Word of their destination had circulated through the crew, though Erik had told no one what Calis had told him. Sorcerer’s Isle, home to the legendary Black Sorcerer. Some called him Macros, while others said his name was a Tsurani one, and still others said he was the King of Dark Magic. No one knew the truth, Erik decided, but everyone who spoke knew of someone who knew someone who had talked to another who had barely survived a visit to the island.

Terrible stories of mayhem and horrors so vile that death was the least of them were passed around between sundown and dawn, so by the time Erik and his companions came up on deck, the mood of the ship was fearful.

Erik almost exclaimed at the sight that greeted him. An island lay off the starboard bow, large enough that it would take hours to sail around, and dominated by a high wall of cliffs. Atop the highest point of that cliff face, a black castle – a malignant-looking thing of four towers and stone walls – rose high against the sky. It sat atop a massive stone chimney, an upthrust finger of land, separated from the rest of the island by tidal action, which had cut a cleft as impassable as any moat. A drawbridge could be lowered to cross the cleft, but it was presently raised.

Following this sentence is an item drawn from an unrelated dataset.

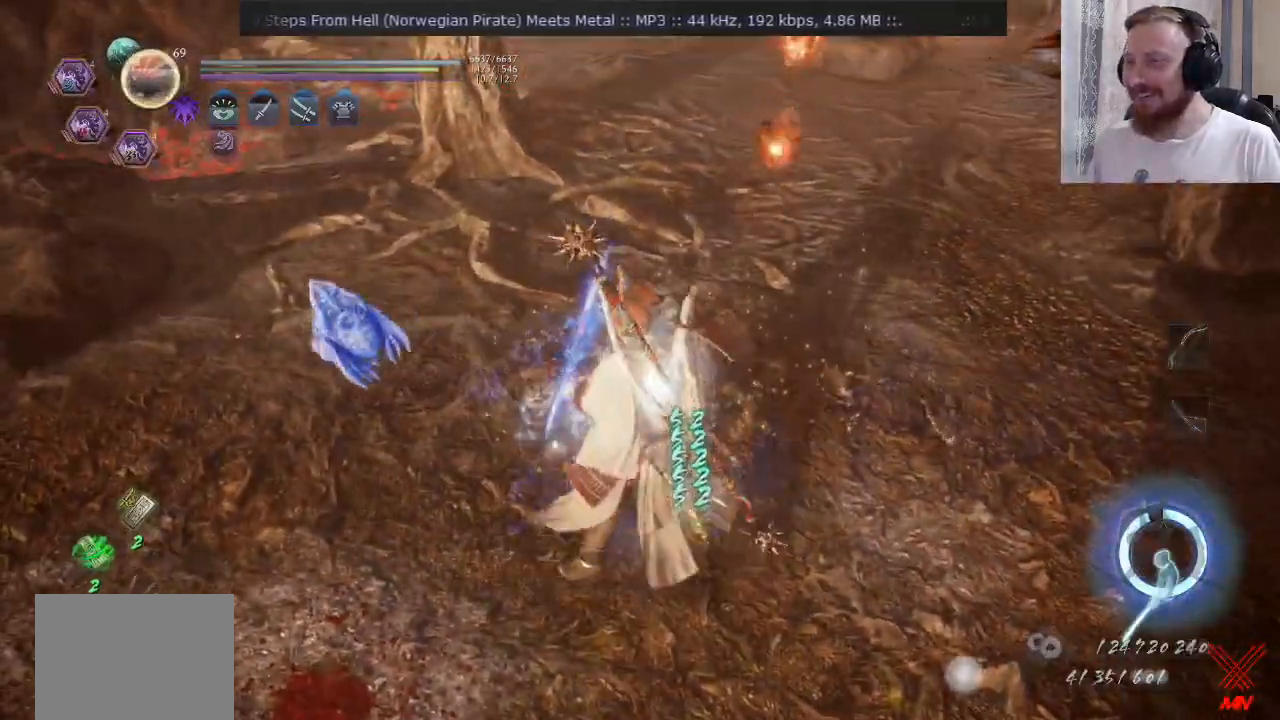
{"dt_ms": 501, "buttons": [], "left_stick": "up", "right_stick": "center", "events": [[34, "left_stick", "up-left"], [67, "L2", "down"], [67, "right_stick", "up"], [117, "R3", "up"], [134, "right_stick", "center"], [150, "L2", "up"], [184, "R2", "down"], [250, "CROSS", "down"], [250, "L2", "down"], [301, "L2", "up"], [351, "CROSS", "up"], [401, "R2", "up"], [467, "left_stick", "up"]]}
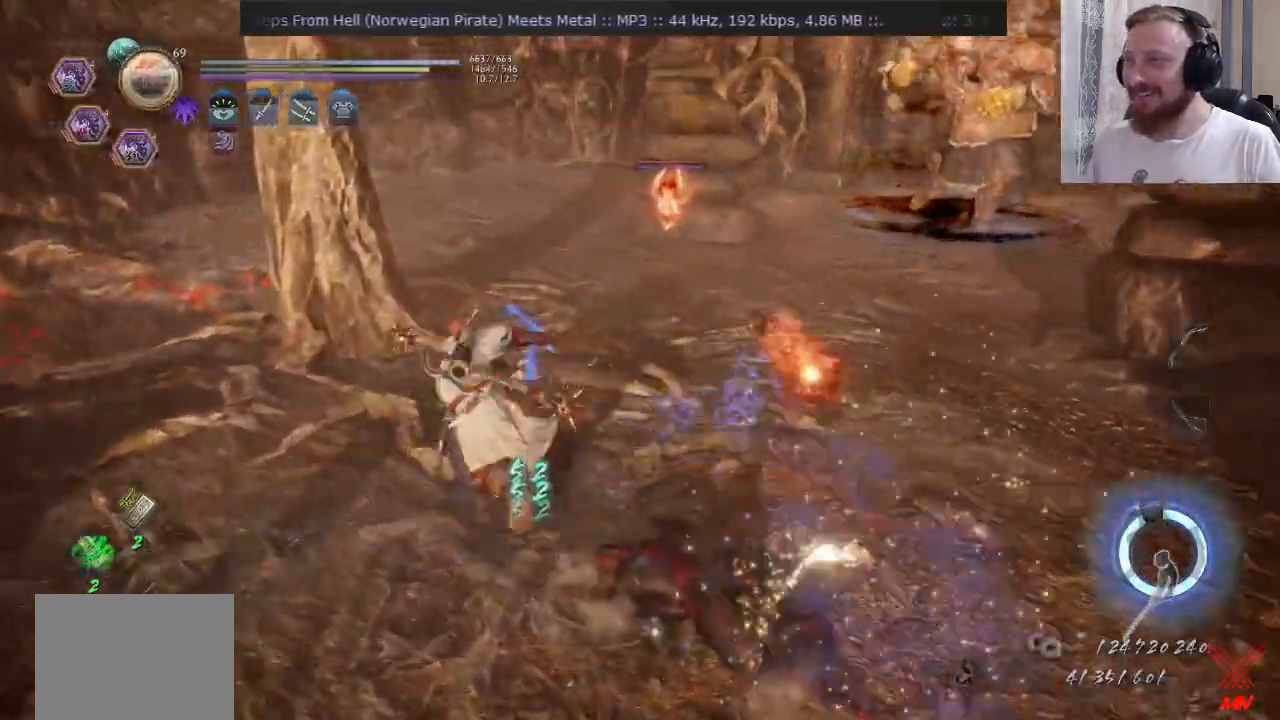
{"dt_ms": 500, "buttons": ["CIRCLE", "R2"], "left_stick": "up-left", "right_stick": "center", "events": [[116, "R2", "down"], [133, "CIRCLE", "down"], [217, "CIRCLE", "up"], [300, "CIRCLE", "down"], [333, "left_stick", "up-left"]]}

The castle was the source of the terrible arcs of energy, silver flashes that rose high into the sky, vanishing in the clouds, accompanied by a sizzling whine that hurt the ears.

Blue lights shone from a high tower window overlooking the ocean, and Erik thought he detected movement upon the walls. ‘Von Darkmoor!’ Robert de Loungville’s voice brought the young smith out of his revery.

‘Sergeant?’ said Erik.

‘You, Biggo, Jadow, and Jerome will come with Calis and me. Get the longboat over the side.’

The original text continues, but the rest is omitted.